RECORD EXTRACTS ▸
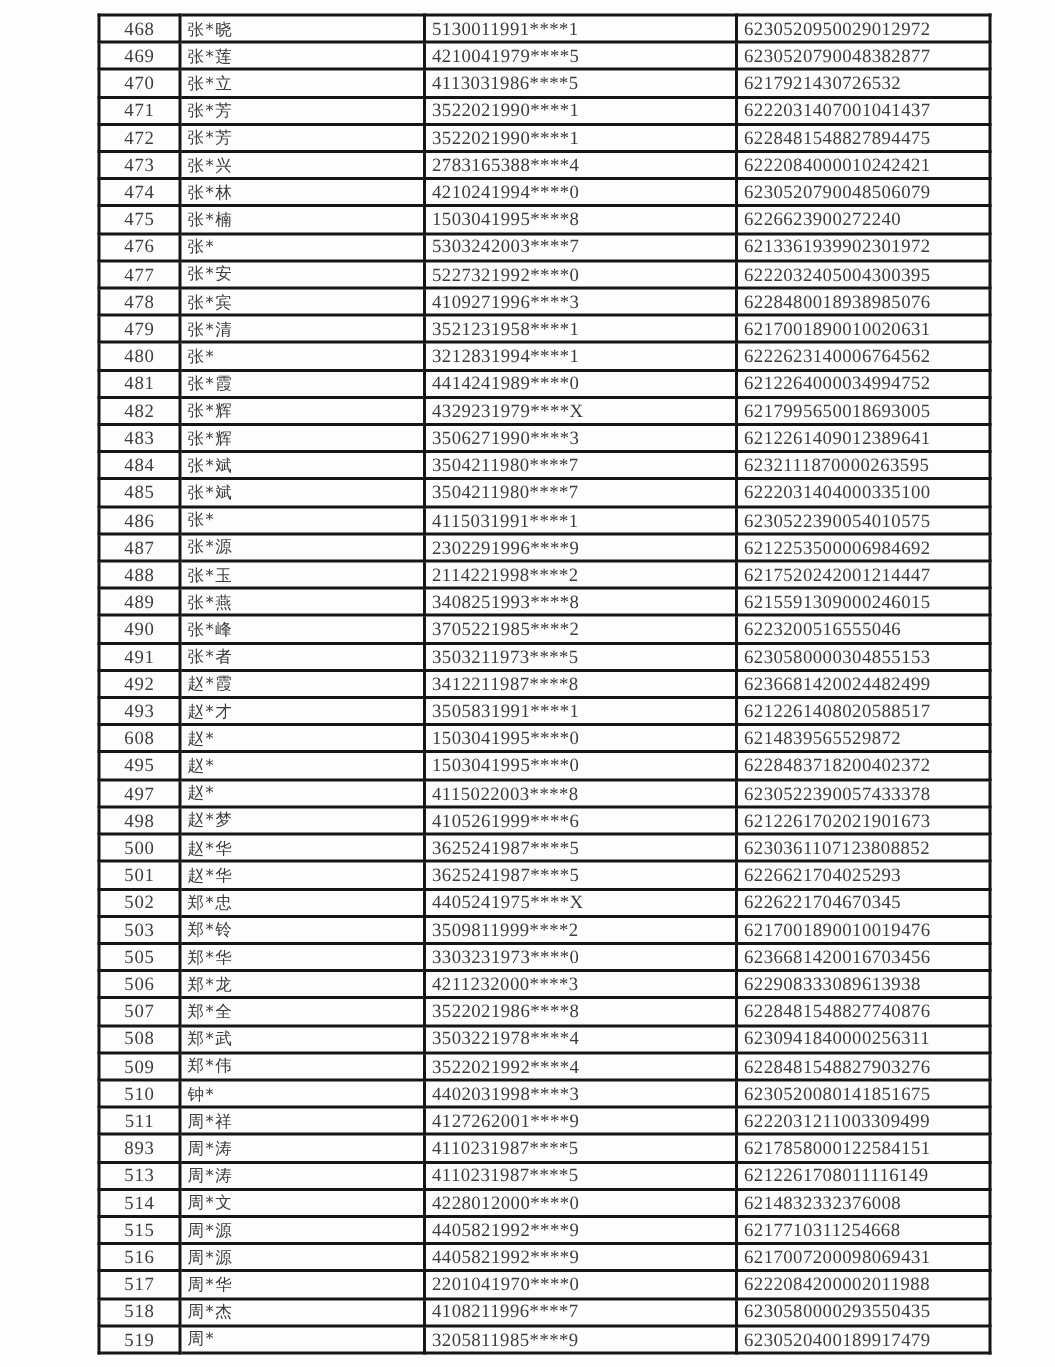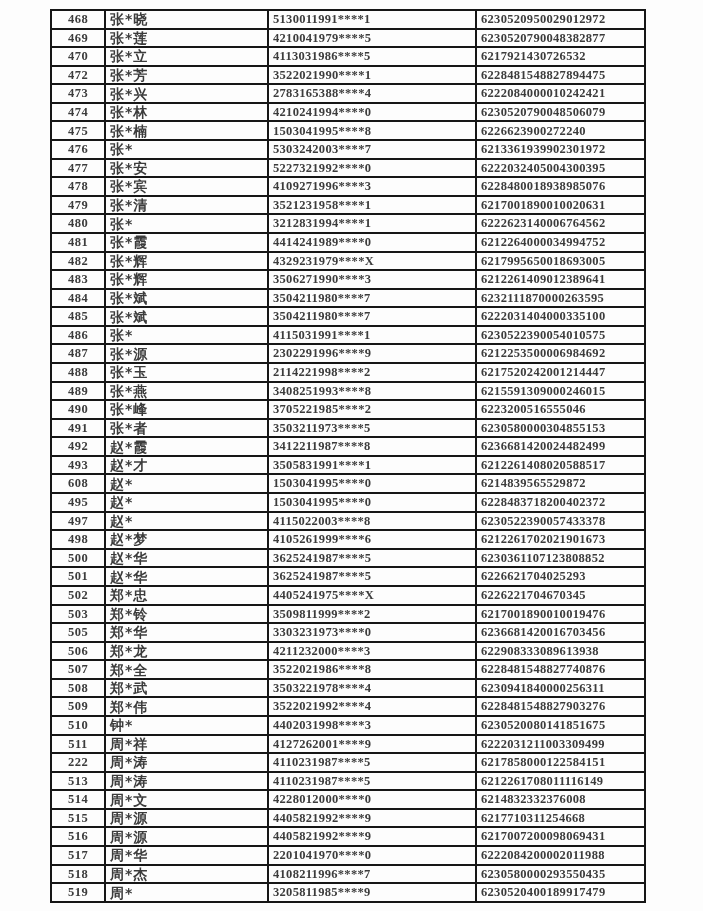--- a/index.html
+++ b/index.html
@@ -10,27 +10,26 @@
   .page {
     position: relative;
     width: 703px;
     height: 911px;
     background: #fdfdfd;
     overflow: hidden;
     font-family: "Liberation Serif", "DejaVu Serif", serif;
   }
   table.records {
     position: absolute;
-    left: 50px;
+    left: 65px;
     top: 9px;
     width: 594px;
     height: 894px;
     border-collapse: collapse;
     table-layout: fixed;
-    font-weight: bold;
   }
   table.records col.c-index { width: 54px; }
   table.records col.c-name  { width: 163px; }
   table.records col.c-id    { width: 208px; }
   table.records col.c-card  { width: 169px; }
   table.records td {
     border: 2px solid #161616;
     font-size: 12.5px;
     line-height: 1;
     color: #3c3c3c;
@@ -39,21 +38,21 @@
     overflow: hidden;
     height: 13px;
   }
   table.records td.cell-index {
     text-align: center;
     padding: 0;
     letter-spacing: 0.5px;
   }
   table.records td.cell-name {
     font-family: "DejaVu Sans", "Liberation Sans", sans-serif;
-    font-size: 14px;
+    font-size: 11px;
     letter-spacing: 1px;
   }
   table.records td.cell-id,
   table.records td.cell-card {
     letter-spacing: 0.3px;
   }
 </style>
 </head>
 <body>
 
@@ -78,20 +77,26 @@
     <td class="cell-id">4210041979****5</td>
     <td class="cell-card">6230520790048382877</td>
   </tr>
         <tr>
     <td class="cell-index">470</td>
     <td class="cell-name">张*立</td>
     <td class="cell-id">4113031986****5</td>
     <td class="cell-card">6217921430726532</td>
   </tr>
         <tr>
+    <td class="cell-index">471</td>
+    <td class="cell-name">张*芳</td>
+    <td class="cell-id">3522021990****1</td>
+    <td class="cell-card">6222031407001041437</td>
+  </tr>
+        <tr>
     <td class="cell-index">472</td>
     <td class="cell-name">张*芳</td>
     <td class="cell-id">3522021990****1</td>
     <td class="cell-card">6228481548827894475</td>
   </tr>
         <tr>
     <td class="cell-index">473</td>
     <td class="cell-name">张*兴</td>
     <td class="cell-id">2783165388****4</td>
     <td class="cell-card">6222084000010242421</td>
@@ -300,21 +305,21 @@
     <td class="cell-id">4402031998****3</td>
     <td class="cell-card">6230520080141851675</td>
   </tr>
         <tr>
     <td class="cell-index">511</td>
     <td class="cell-name">周*祥</td>
     <td class="cell-id">4127262001****9</td>
     <td class="cell-card">6222031211003309499</td>
   </tr>
         <tr>
-    <td class="cell-index">222</td>
+    <td class="cell-index">893</td>
     <td class="cell-name">周*涛</td>
     <td class="cell-id">4110231987****5</td>
     <td class="cell-card">6217858000122584151</td>
   </tr>
         <tr>
     <td class="cell-index">513</td>
     <td class="cell-name">周*涛</td>
     <td class="cell-id">4110231987****5</td>
     <td class="cell-card">6212261708011116149</td>
   </tr>

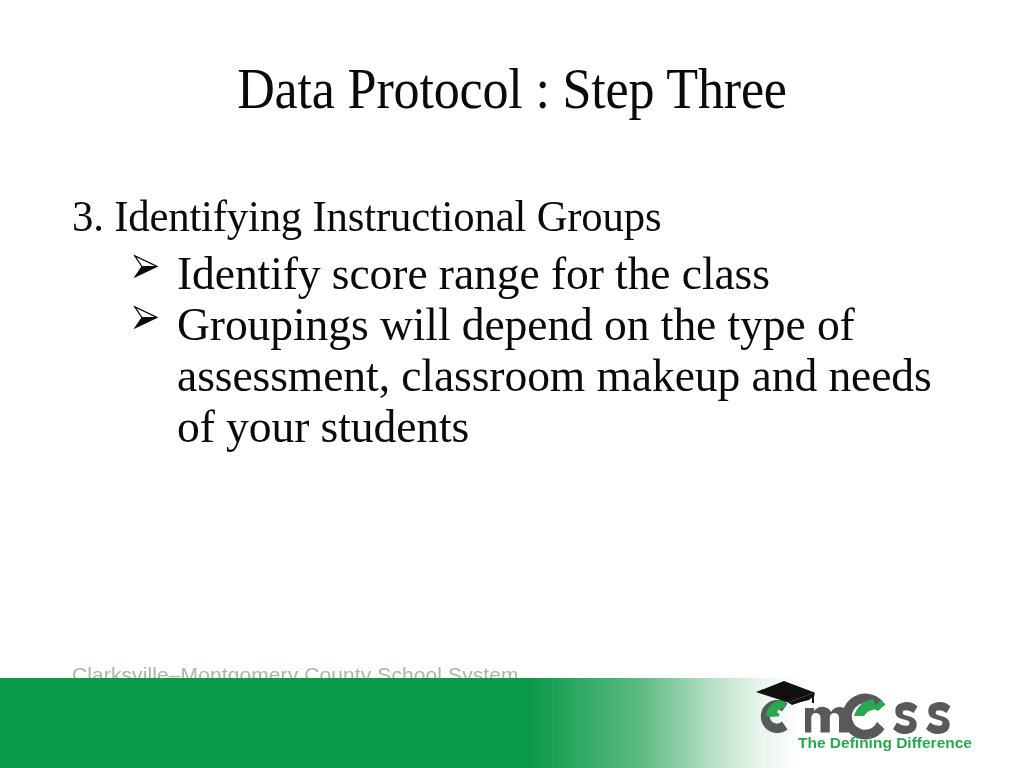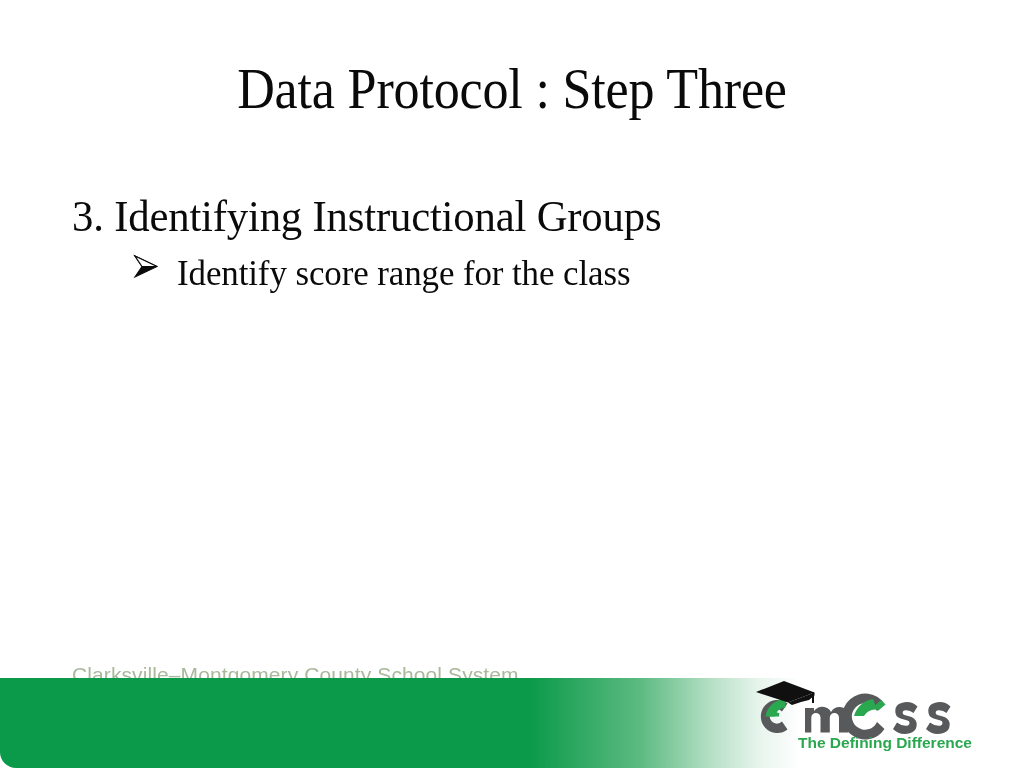--- a/index.html
+++ b/index.html
@@ -10,21 +10,20 @@
   }
   body {
     font-family: "Liberation Serif", "DejaVu Serif", serif;
   }
   #slide {
     position: relative;
     width: 1024px;
     height: 768px;
     background: #ffffff;
     overflow: hidden;
-    border-radius: 16px;
   }
 
   
   #slide-title {
     position: absolute;
     left: 0;
     top: 58px;
     width: 1024px;
     text-align: center;
     font-family: "Liberation Serif", "DejaVu Serif", serif;
@@ -58,21 +57,21 @@
   }
   .bullet-list {
     list-style: none;
     margin: 0;
     padding: 0;
   }
   .bullet-item {
     position: relative;
     padding-left: 105px;
     font-family: "Liberation Serif", "DejaVu Serif", serif;
-    font-size: 36px;
+    font-size: 47px;
     line-height: 51px;
     color: #0a0a0a;
     letter-spacing: -0.1px;
     margin: 0 0 0 0;
     max-width: 790px;
   }
   .bullet-item .marker {
     position: absolute;
     left: 58px;
     top: 1px;
@@ -152,20 +151,29 @@
         <span class="marker">
           <svg viewBox="0 0 34 34" xmlns="http://www.w3.org/2000/svg">
             <path d="M5 7 L27 17.5 L5 28 L12 17.5 Z" fill="#0a0a0a" stroke="#0a0a0a" stroke-width="1.1" stroke-linejoin="miter"></path>
             <path d="M5 7 L27 17.5 L12 17.5 Z" fill="#ffffff" stroke="#0a0a0a" stroke-width="1.1"></path>
           </svg>
         </span>
         <span class="bullet-text">Identify score range for the class</span>
       </li>
 
 
+      <li class="bullet-item">
+        <span class="marker">
+          <svg viewBox="0 0 34 34" xmlns="http://www.w3.org/2000/svg">
+            <path d="M5 7 L27 17.5 L5 28 L12 17.5 Z" fill="#0a0a0a" stroke="#0a0a0a" stroke-width="1.1" stroke-linejoin="miter"></path>
+            <path d="M5 7 L27 17.5 L12 17.5 Z" fill="#ffffff" stroke="#0a0a0a" stroke-width="1.1"></path>
+          </svg>
+        </span>
+        <span class="bullet-text">Groupings will depend on the type of assessment, classroom makeup and needs of your students</span>
+      </li>
 
     </ul>
   </div>
 
   <div id="footer-caption">Clarksville–Montgomery County School System</div>
 
   <div id="green-band"></div>
 
   <div id="logo">
     <svg viewBox="0 0 231 78" xmlns="http://www.w3.org/2000/svg">

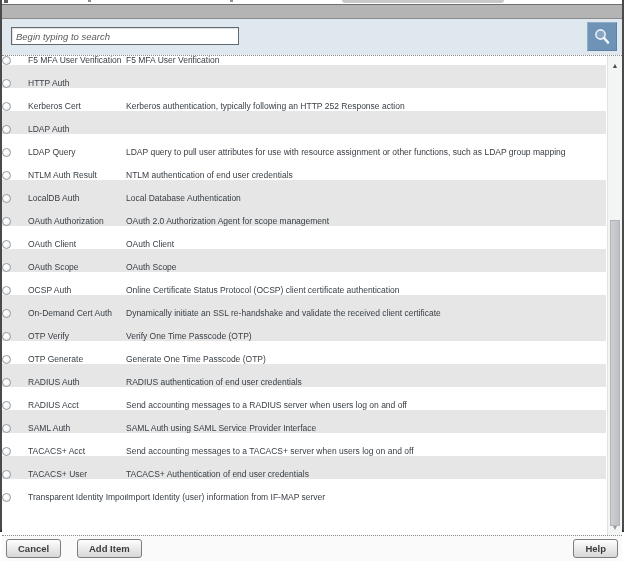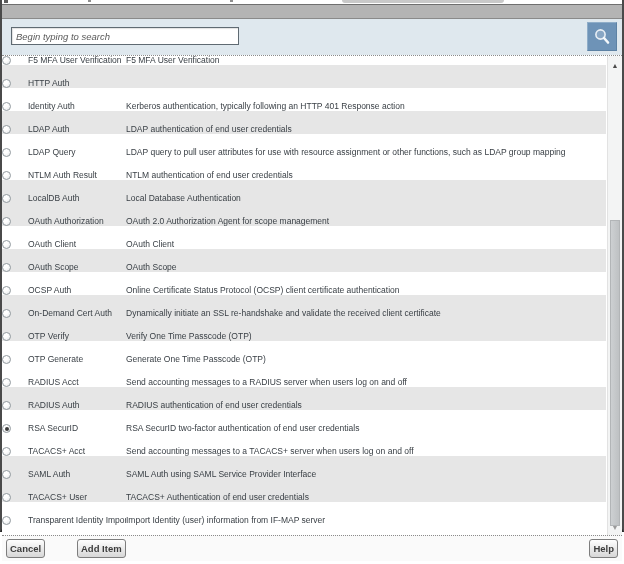--- a/index.html
+++ b/index.html
@@ -111,21 +111,21 @@
     border-top:1px dotted #8b8b8b;
     background:#fafafa;
   }
   .btn {
     position:absolute; top:3px; height:19px;
     font-family:"Liberation Sans", sans-serif;
     font-size:9.5px; font-weight:bold; color:#3c3c3c;
     background:linear-gradient(#fefefe,#d7d7d7);
     border:1px solid #7d7d7d;
     border-radius:3px;
-    padding:0 3px;
+    padding:0 11px;
     cursor:pointer;
   }
   .btn-cancel { left:4px; }
   .btn-add { left:75px; }
   .btn-help { right:4px; }
 </style>
 </head>
 <body>
 
 <div class="dialog">
@@ -163,29 +163,28 @@
         <div class="row alt">
     <span class="radio-cell">
       <span class="radio" role="radio" aria-checked="false"></span>
     </span>
     <span class="name">HTTP Auth</span>
   </div>
         <div class="row">
     <span class="radio-cell">
       <span class="radio" role="radio" aria-checked="false"></span>
     </span>
-    <span class="name">Identity Auth</span>
-    <span class="desc">Kerberos authentication, typically following an HTTP 401 Response action</span>
+    <span class="name">Kerberos Cert</span>
+    <span class="desc">Kerberos authentication, typically following an HTTP 252 Response action</span>
   </div>
         <div class="row alt">
     <span class="radio-cell">
       <span class="radio" role="radio" aria-checked="false"></span>
     </span>
     <span class="name">LDAP Auth</span>
-    <span class="desc">LDAP authentication of end user credentials</span>
   </div>
         <div class="row">
     <span class="radio-cell">
       <span class="radio" role="radio" aria-checked="false"></span>
     </span>
     <span class="name">LDAP Query</span>
     <span class="desc">LDAP query to pull user attributes for use with resource assignment or other functions, such as LDAP group mapping</span>
   </div>
         <div class="row">
     <span class="radio-cell">
@@ -243,54 +242,47 @@
     <span class="name">OTP Verify</span>
     <span class="desc">Verify One Time Passcode (OTP)</span>
   </div>
         <div class="row">
     <span class="radio-cell">
       <span class="radio" role="radio" aria-checked="false"></span>
     </span>
     <span class="name">OTP Generate</span>
     <span class="desc">Generate One Time Passcode (OTP)</span>
   </div>
+        <div class="row alt">
+    <span class="radio-cell">
+      <span class="radio" role="radio" aria-checked="false"></span>
+    </span>
+    <span class="name">RADIUS Auth</span>
+    <span class="desc">RADIUS authentication of end user credentials</span>
+  </div>
         <div class="row">
     <span class="radio-cell">
       <span class="radio" role="radio" aria-checked="false"></span>
     </span>
     <span class="name">RADIUS Acct</span>
     <span class="desc">Send accounting messages to a RADIUS server when users log on and off</span>
   </div>
         <div class="row alt">
     <span class="radio-cell">
       <span class="radio" role="radio" aria-checked="false"></span>
     </span>
-    <span class="name">RADIUS Auth</span>
-    <span class="desc">RADIUS authentication of end user credentials</span>
-  </div>
-        <div class="row">
-    <span class="radio-cell">
-      <span class="radio selected" role="radio" aria-checked="true"></span>
-    </span>
-    <span class="name">RSA SecurID</span>
-    <span class="desc">RSA SecurID two-factor authentication of end user credentials</span>
+    <span class="name">SAML Auth</span>
+    <span class="desc">SAML Auth using SAML Service Provider Interface</span>
   </div>
         <div class="row">
     <span class="radio-cell">
       <span class="radio" role="radio" aria-checked="false"></span>
     </span>
     <span class="name">TACACS+ Acct</span>
     <span class="desc">Send accounting messages to a TACACS+ server when users log on and off</span>
-  </div>
-        <div class="row alt">
-    <span class="radio-cell">
-      <span class="radio" role="radio" aria-checked="false"></span>
-    </span>
-    <span class="name">SAML Auth</span>
-    <span class="desc">SAML Auth using SAML Service Provider Interface</span>
   </div>
         <div class="row alt">
     <span class="radio-cell">
       <span class="radio" role="radio" aria-checked="false"></span>
     </span>
     <span class="name">TACACS+ User</span>
     <span class="desc">TACACS+ Authentication of end user credentials</span>
   </div>
         <div class="row">
     <span class="radio-cell">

PROBLEM STATEMENT ▸ Without the pictures, repeat the entries above line by line, from the first through the one that contains "border-collapse: collapse;", both ends included.

RESPONSE ▸
--- a/index.html
+++ b/index.html
@@ -10,27 +10,26 @@
   .page {
     position: relative;
     width: 703px;
     height: 911px;
     background: #fdfdfd;
     overflow: hidden;
     font-family: "Liberation Serif", "DejaVu Serif", serif;
   }
   table.records {
     position: absolute;
-    left: 50px;
+    left: 65px;
     top: 9px;
     width: 594px;
     height: 894px;
     border-collapse: collapse;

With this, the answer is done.